_Work request_. Restate word for word only the lines from the one with "focal_35mm: 109" through the end of the records; no pictures belong in the copy.

Records from a collection:
____
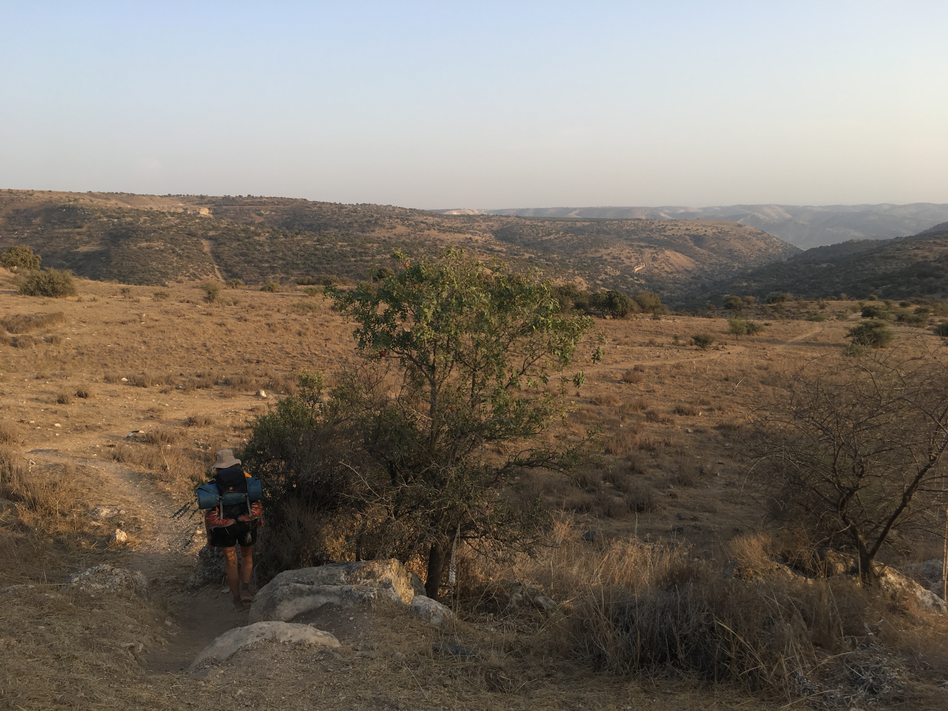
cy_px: 356
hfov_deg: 61.7
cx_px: 474
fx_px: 794
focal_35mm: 29
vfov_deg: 48.2
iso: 25
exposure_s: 1/379
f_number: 2.2
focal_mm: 4.15
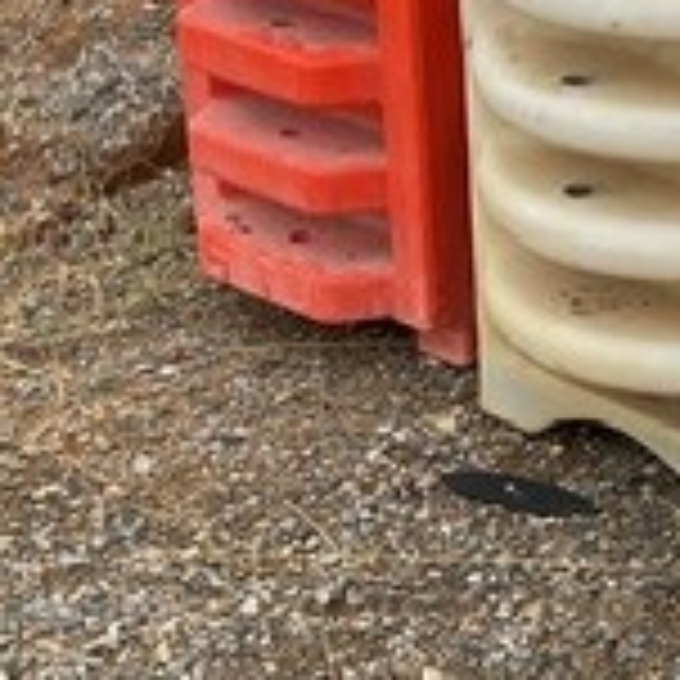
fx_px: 2422
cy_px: 59
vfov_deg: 15.8
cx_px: 1117
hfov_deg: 14.5
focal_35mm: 109
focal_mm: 3
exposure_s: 1/1055
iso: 16
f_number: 1.8
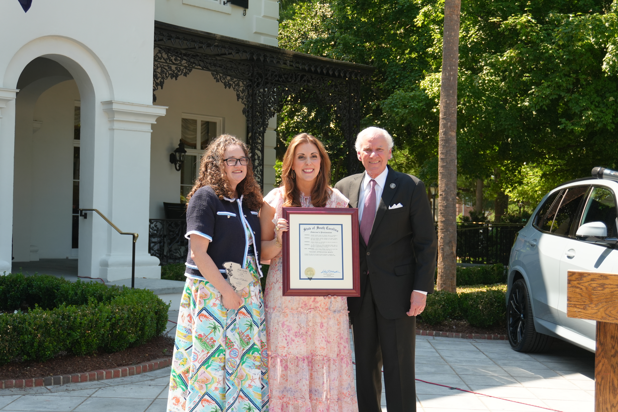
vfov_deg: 26.5
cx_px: 309
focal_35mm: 51
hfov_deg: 38.9
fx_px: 875
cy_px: 206
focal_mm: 34
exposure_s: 1/160
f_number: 5
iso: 250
____
_Answer to this exercise_.
focal_35mm: 109
focal_mm: 3
exposure_s: 1/1055
iso: 16
f_number: 1.8
vfov_deg: 26.5
cx_px: 309
focal_35mm: 51
hfov_deg: 38.9
fx_px: 875
cy_px: 206
focal_mm: 34
exposure_s: 1/160
f_number: 5
iso: 250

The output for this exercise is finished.